Árbitro das disputas comerciais internacionais, a OMC vive um vazio na agenda da liberalização, e está sendo cercada pela proliferação de acordos bilaterais ou regionais de comércio – são 253 em vigor, pelos cálculos da instituição. Esses acordos não são antagônicos a um outro, geral, buscado pela OMC. Na ausência dele, porém, são a tendência predominante que pode se revelar única, caso a OMC não saia do imobilismo. Azevêdo tem sido enfático na necessidade da ampliação multilateral das possibilidades de comércio. “As regras atuais foram acordadas há 20 anos – precisam ainda entrar no século XXI”, disse.
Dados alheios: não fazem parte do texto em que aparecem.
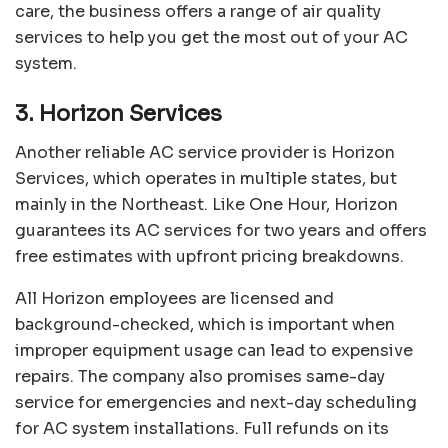
care, the business offers a range of air quality
services to help you get the most out of your AC
system.
3. Horizon Services
Another reliable AC service provider is
Horizon
Services
, which operates in multiple states, but
mainly in the Northeast. Like One Hour, Horizon
guarantees its AC services for two years and offers
free estimates with upfront pricing breakdowns.
All Horizon employees are licensed and
background-checked, which is important when
improper equipment usage can lead to expensive
repairs. The company also promises same-day
service for emergencies and next-day scheduling
for AC system installations. Full refunds on its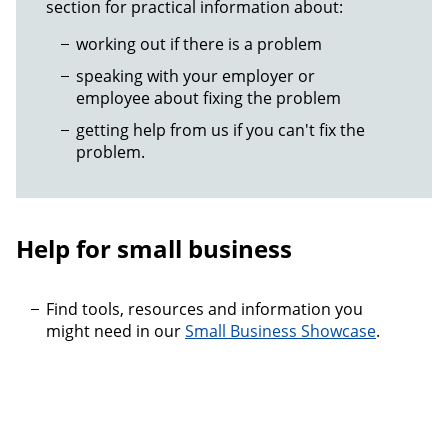
section for practical information about:
working out if there is a problem
speaking with your employer or
employee about fixing the problem
getting help from us if you can't fix the
problem.
Help for small business
Find tools, resources and information you
might need in our
Small Business Showcase
.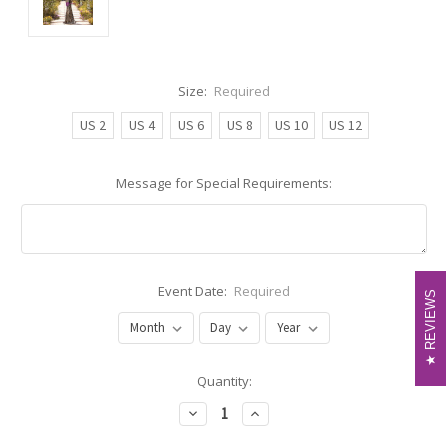
Size:
Required
US 2
US 4
US 6
US 8
US 10
US 12
Message for Special Requirements:
Event Date:
Required
REVIEWS
REVIEWS
Current
Quantity:
Stock:
Decrease
Increase
Quantity:
Quantity: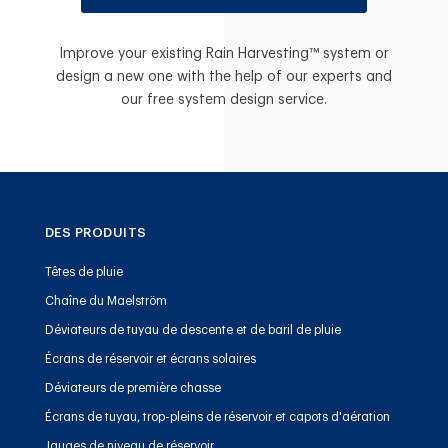
Improve your existing Rain Harvesting™ system or
design a new one with the help of our experts and
our free system design service.
DES PRODUITS
Têtes de pluie
Chaîne du Maelström
Déviateurs de tuyau de descente et de baril de pluie
Écrans de réservoir et écrans solaires
Déviateurs de première chasse
Écrans de tuyau, trop-pleins de réservoir et capots d'aération
Jauges de niveau de réservoir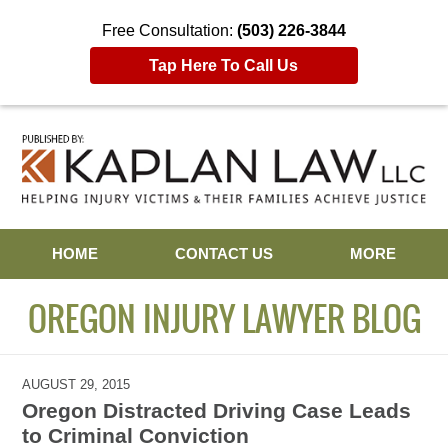
Free Consultation:
(503) 226-3844
Tap Here To Call Us
Navigation
HOME
CONTACT US
MORE
OREGON INJURY LAWYER BLOG
AUGUST 29, 2015
Oregon Distracted Driving Case Leads
to Criminal Conviction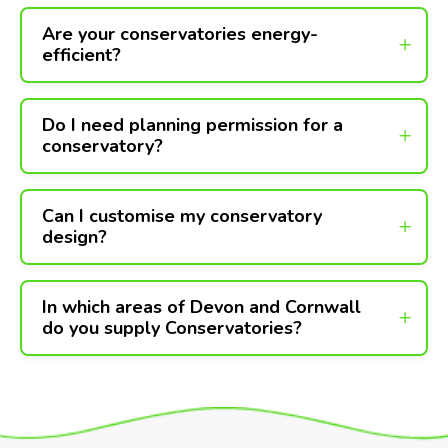
Are your conservatories energy-
efficient?
Do I need planning permission for a
conservatory?
Can I customise my conservatory
design?
In which areas of Devon and Cornwall
do you supply Conservatories?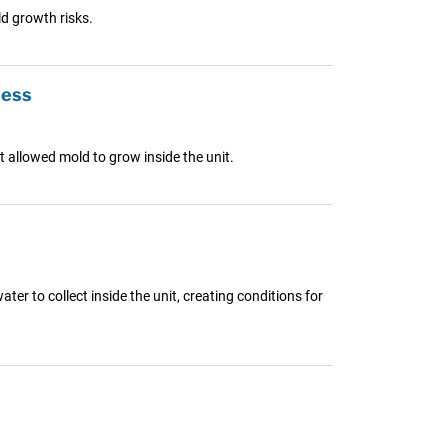
d growth risks.
ness
 allowed mold to grow inside the unit.
r to collect inside the unit, creating conditions for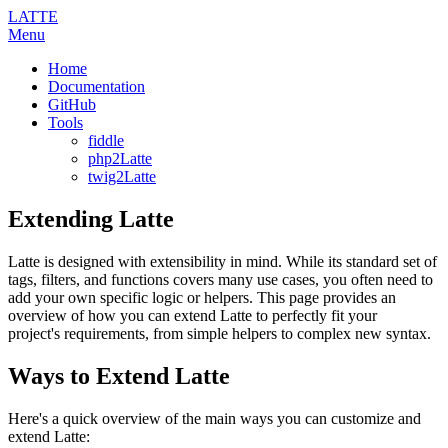
LATTE
Menu
Home
Documentation
GitHub
Tools
fiddle
php2Latte
twig2Latte
Extending Latte
Latte is designed with extensibility in mind. While its standard set of
tags, filters, and functions covers many use cases, you often need to
add your own specific logic or helpers. This page provides an
overview of how you can extend Latte to perfectly fit your
project's requirements, from simple helpers to complex new syntax.
Ways to Extend Latte
Here's a quick overview of the main ways you can customize and
extend Latte: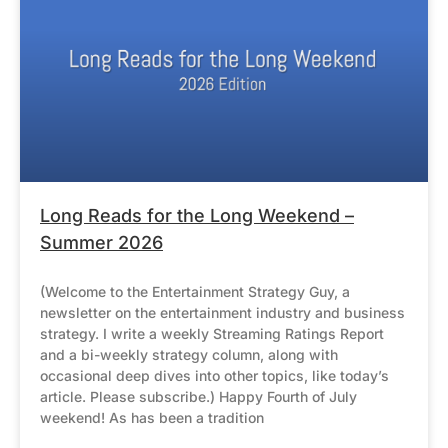
Long Reads for the Long Weekend –
Summer 2026
(Welcome to the Entertainment Strategy Guy, a
newsletter on the entertainment industry and business
strategy. I write a weekly Streaming Ratings Report
and a bi-weekly strategy column, along with
occasional deep dives into other topics, like today’s
article. Please subscribe.) Happy Fourth of July
weekend! As has been a tradition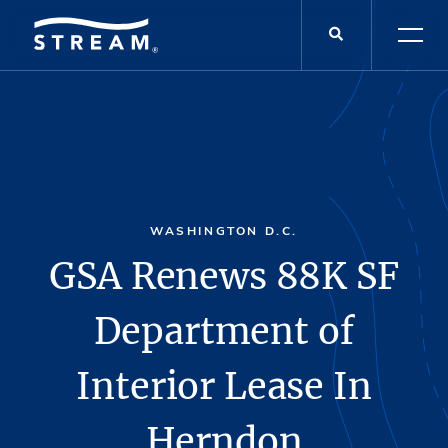
WASHINGTON D.C.
GSA Renews 88K SF
Department of
Interior Lease In
Herndon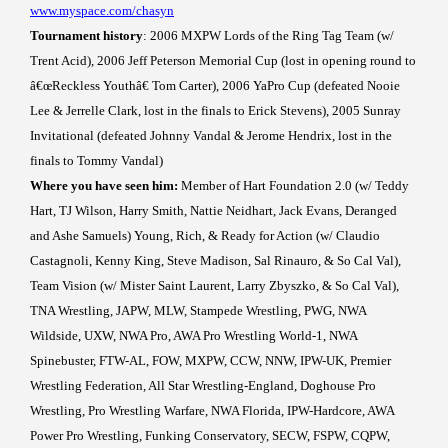
www.myspace.com/chasyn
Tournament history
: 2006 MXPW Lords of the Ring Tag Team (w/
Trent Acid), 2006 Jeff Peterson Memorial Cup (lost in opening round to
â€œReckless Youthâ€ Tom Carter), 2006 YaPro Cup (defeated Nooie
Lee & Jerrelle Clark, lost in the finals to Erick Stevens), 2005 Sunray
Invitational (defeated Johnny Vandal & Jerome Hendrix, lost in the
finals to Tommy Vandal)
Where you have seen him:
Member of Hart Foundation 2.0 (w/ Teddy
Hart, TJ Wilson, Harry Smith, Nattie Neidhart, Jack Evans, Deranged
and Ashe Samuels) Young, Rich, & Ready for Action (w/ Claudio
Castagnoli, Kenny King, Steve Madison, Sal Rinauro, & So Cal Val),
Team Vision (w/ Mister Saint Laurent, Larry Zbyszko, & So Cal Val),
TNA Wrestling, JAPW, MLW, Stampede Wrestling, PWG, NWA
Wildside, UXW, NWA Pro, AWA Pro Wrestling World-1, NWA
Spinebuster, FTW-AL, FOW, MXPW, CCW, NNW, IPW-UK, Premier
Wrestling Federation, All Star Wrestling-England, Doghouse Pro
Wrestling, Pro Wrestling Warfare, NWA Florida, IPW-Hardcore, AWA
Power Pro Wrestling, Funking Conservatory, SECW, FSPW, CQPW,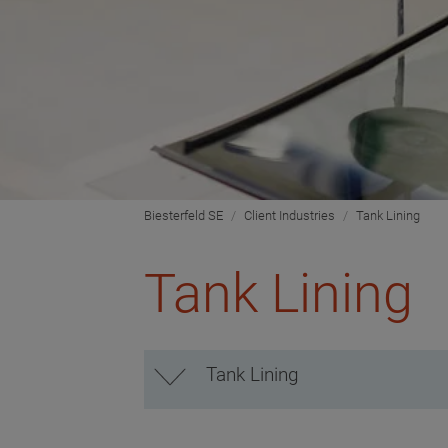
Biesterfeld SE
Client Industries
Tank Lining
Tank Lining
Tank Lining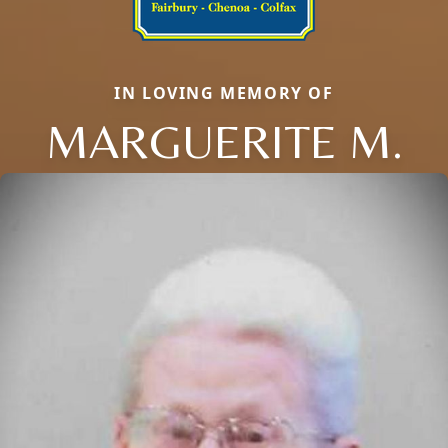
IN LOVING MEMORY OF
MARGUERITE M.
Nas quase duas décadas da OMC, as cadeias de produção globais se aprofundaram velozmente. De 30% a 60% das exportações totais do G-20, as nações mais prósperas, são insumos usados nas cadeias globais de produção de seus países ou de outros. Em tese, o estreitamento dos vínculos de produção favorece um acordo geral de liberalização do comércio. Na ausência de um, podem funcionar como substitutos imperfeitos, compatíveis com os interesses econômicos das empresas multinacionais, que comandam o processo das cadeias e, com isso, 80% do comércio global.

No vácuo da OMC, os interesses dos países desenvolvidos e de alguns emergentes, por meio de suas empresas, têm se articulado rapidamente, buscando consolidar as redes regionais implantadas, desenhando mapas de produção cada vez maiores. Hoje há dois mega-acordos a caminho, embora não se saiba se serão concluídos: a Parceria Trans-Pacífica, amarrada entre EUA, Japão e 12 países do Pacífico, e a Parceria Transatlântica para Comércio e Investimentos, entre as maiores potências do comércio global, EUA e UE.
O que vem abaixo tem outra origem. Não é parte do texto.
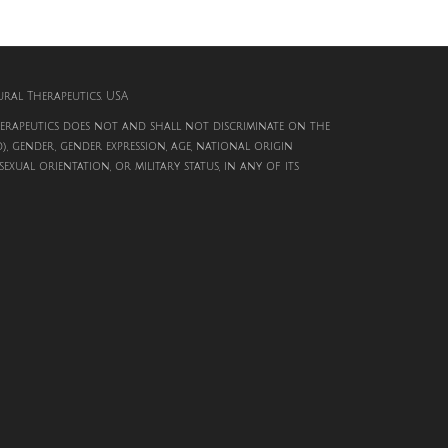
al Therapeutics. USA
rapeutics does not and shall not discriminate on the
d), gender, gender expression, age, national origin
, sexual orientation, or military status, in any of its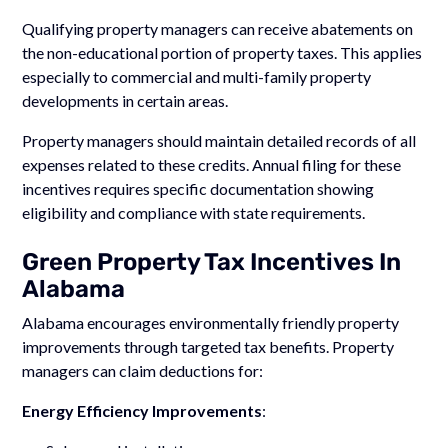
Qualifying property managers can receive abatements on
the non-educational portion of property taxes. This applies
especially to commercial and multi-family property
developments in certain areas.
Property managers should maintain detailed records of all
expenses related to these credits. Annual filing for these
incentives requires specific documentation showing
eligibility and compliance with state requirements.
Green Property Tax Incentives In
Alabama
Alabama encourages environmentally friendly property
improvements through targeted tax benefits. Property
managers can claim deductions for:
Energy Efficiency Improvements
: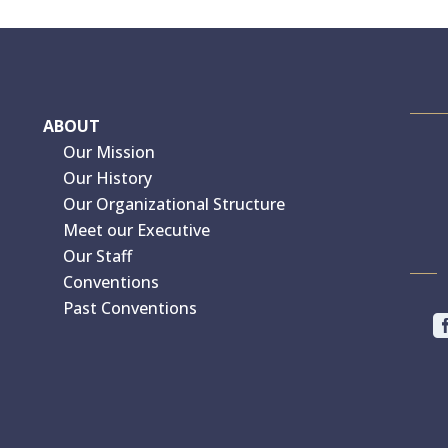
ABOUT
Our Mission
Our History
Our Organizational Structure
Meet our Executive
Our Staff
Conventions
Past Conventions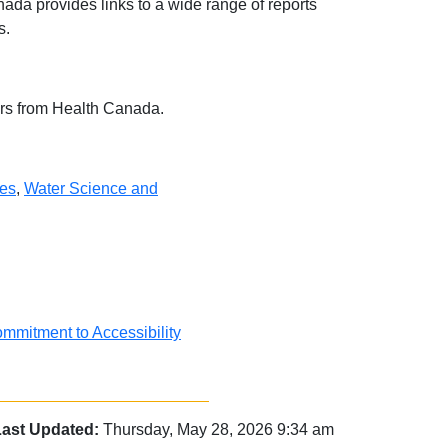
da provides links to a wide range of reports
s.
ears from Health Canada.
ies
,
Water Science and
mmitment to Accessibility
Last Updated:
Thursday, May 28, 2026 9:34 am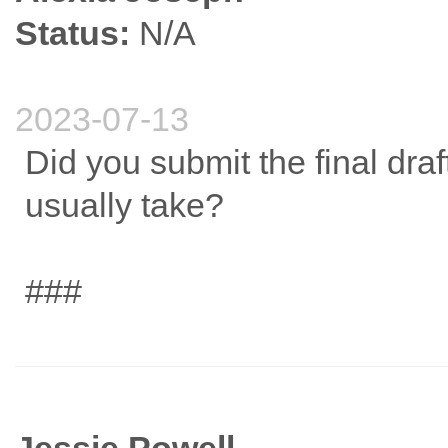
Status:
N/A
2023-07-13
Did you submit the final dra
usually take?
###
O perigo desses acordos ocuparem o espaço de uma OMC tornada irrelevante é que deixarão em desvantagem os demais países. Esses grandes arranjos regionais definiriam seus próprios padrões tecnológicos e regulatórios das trocas comerciais, reproduzindo em escala ampliada o que já vem ocorrendo: as barreiras não tarifárias têm hoje um peso maior do que as tarifárias no comércio entre países. Sem regras gerais, como é missão da OMC construir, o “ambiente comercial seria imprevisível e injusto”, com a “prevalência do direito dos mais fortes”, segundo Azevêdo.

Foi em parte por esses motivos que o Brasil jogou todas suas cartas na negociação multilateral, deixando de lado o que outros países fizeram, de buscar ao mesmo tempo vantagens bilaterais ou regionais. Mas o problema da OMC é pior do que o brasileiro, que não é pequeno. Se as engrenagens do comércio internacional se tornarem independentes da OMC e criarem um mundo comercial a parte, até mesmo as funções regulatória e de arbitragem em disputas da organização, com o tempo, terão também sua importância erodida. Os novos acordos avançariam em grandes áreas não reguladas por normas que já não respondem à modernização das duas últimas décadas.

O que EUA e UE estão querendo é quebrar a regra do consenso, em troca da possibilidade de acordos “plurilaterais”, com a adesão do máximo de países que concordarem com seus termos sobre propostas específicas. Há sérios obstáculos à ideia, alguns formais: pelas regras, é preciso consenso mesmo para determinar que ele não será mais necessário. O multilateralismo praticado até agora pela OMC chegou a um impasse. Como rompê-lo aprofundando os benefícios para o comércio global é um quebra-cabeças infernal, que precisa ser montado.